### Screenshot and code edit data
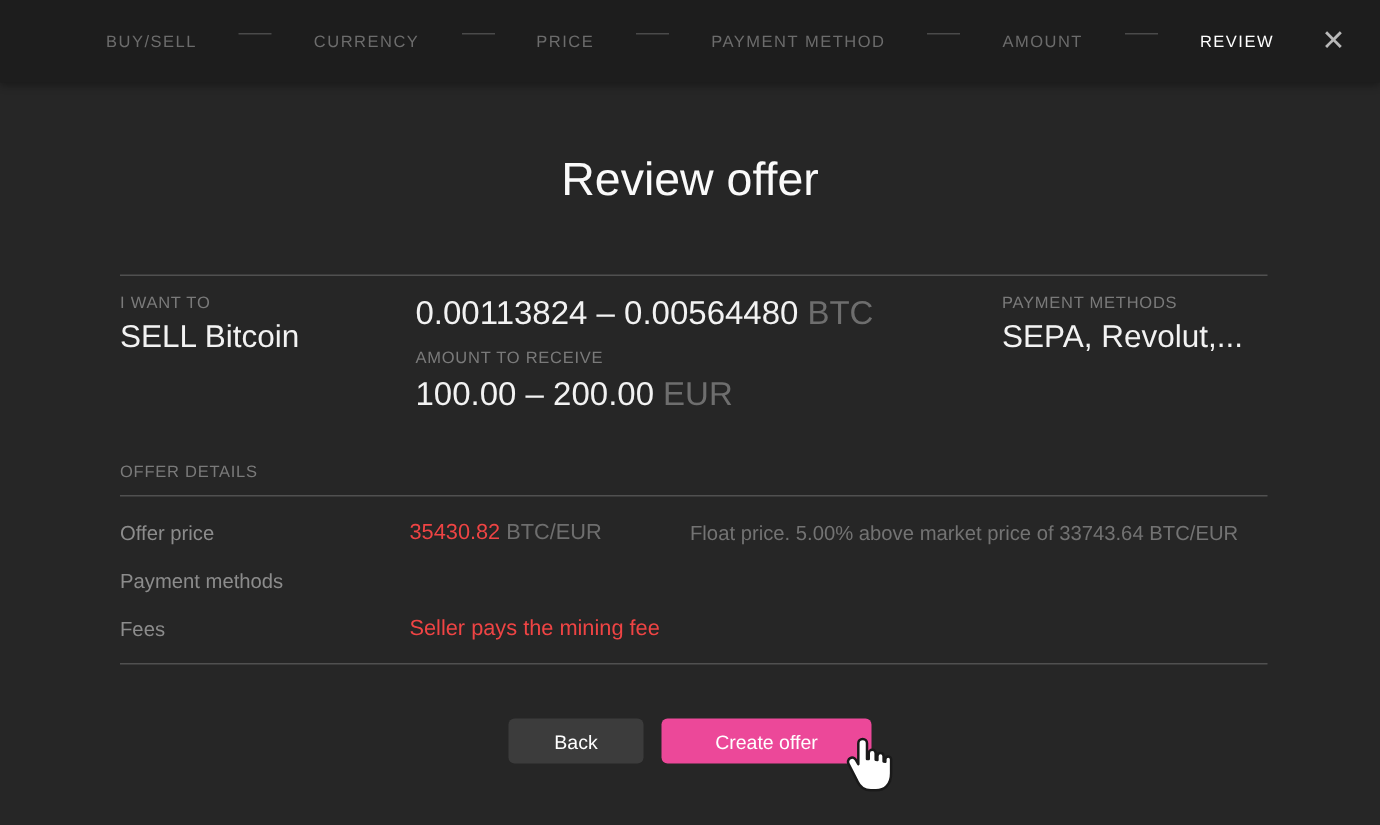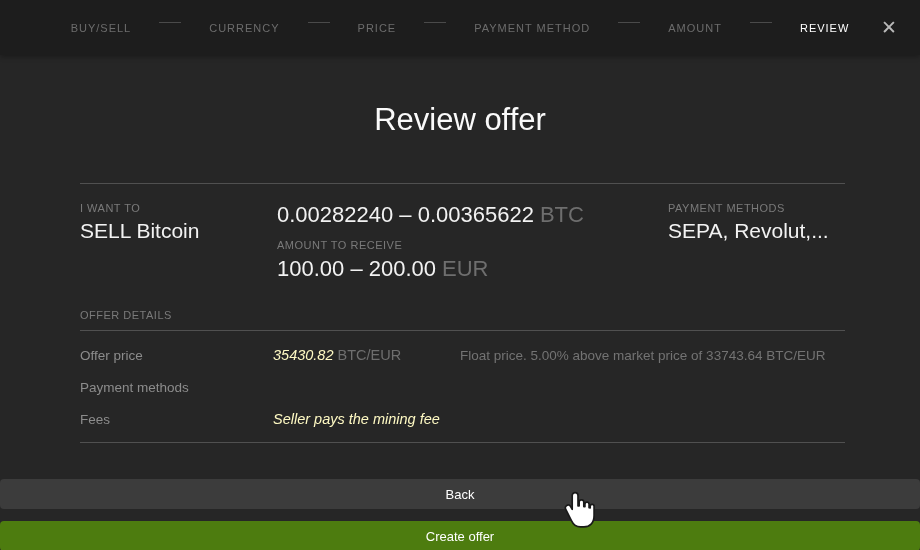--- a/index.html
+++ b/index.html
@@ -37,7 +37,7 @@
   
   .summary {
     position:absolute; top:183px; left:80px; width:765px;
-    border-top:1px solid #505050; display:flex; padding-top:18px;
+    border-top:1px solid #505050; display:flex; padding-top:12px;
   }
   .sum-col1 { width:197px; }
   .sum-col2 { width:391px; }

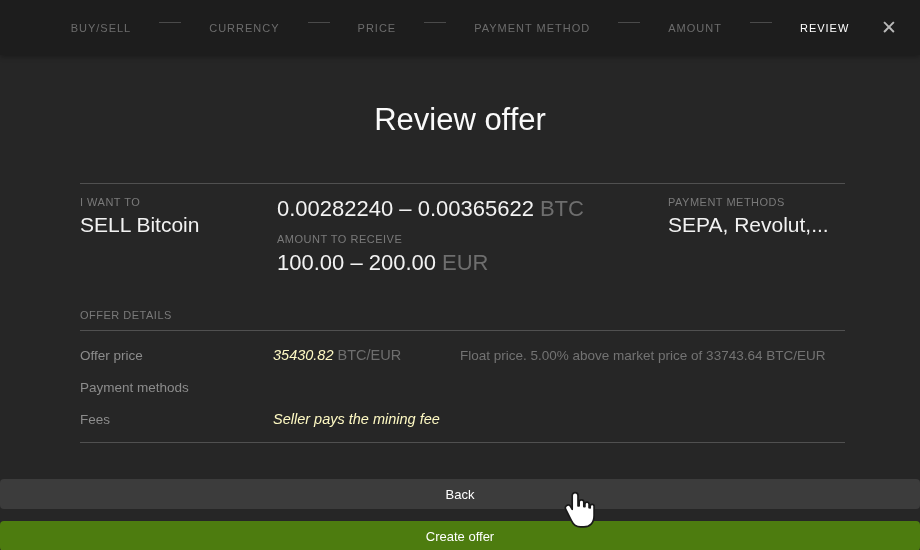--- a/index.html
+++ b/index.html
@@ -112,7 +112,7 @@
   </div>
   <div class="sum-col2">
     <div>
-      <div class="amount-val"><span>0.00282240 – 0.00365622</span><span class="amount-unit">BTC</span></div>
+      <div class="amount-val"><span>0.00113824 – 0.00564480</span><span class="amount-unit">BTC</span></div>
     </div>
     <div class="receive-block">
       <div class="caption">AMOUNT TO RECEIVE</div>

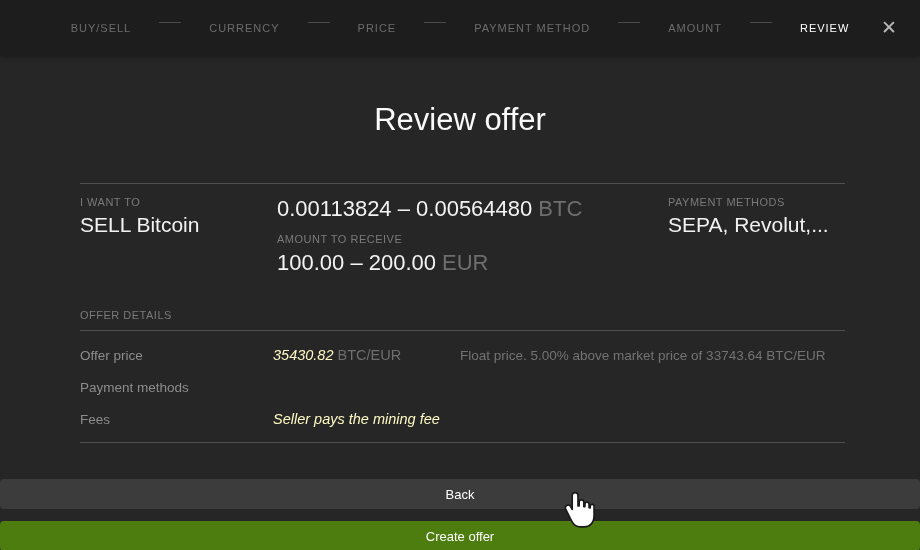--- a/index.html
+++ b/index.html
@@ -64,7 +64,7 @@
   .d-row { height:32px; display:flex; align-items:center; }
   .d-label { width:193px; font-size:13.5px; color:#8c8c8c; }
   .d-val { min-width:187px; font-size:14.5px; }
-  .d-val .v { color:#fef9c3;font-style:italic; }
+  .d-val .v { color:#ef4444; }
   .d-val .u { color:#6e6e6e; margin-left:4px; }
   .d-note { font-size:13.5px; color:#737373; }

### Written task
Search the entries for the string "padding" and return each line where it turns up.

### Solution for this exercise
-    border-top:1px solid #505050; display:flex; padding-top:18px;
+    border-top:1px solid #505050; display:flex; padding-top:12px;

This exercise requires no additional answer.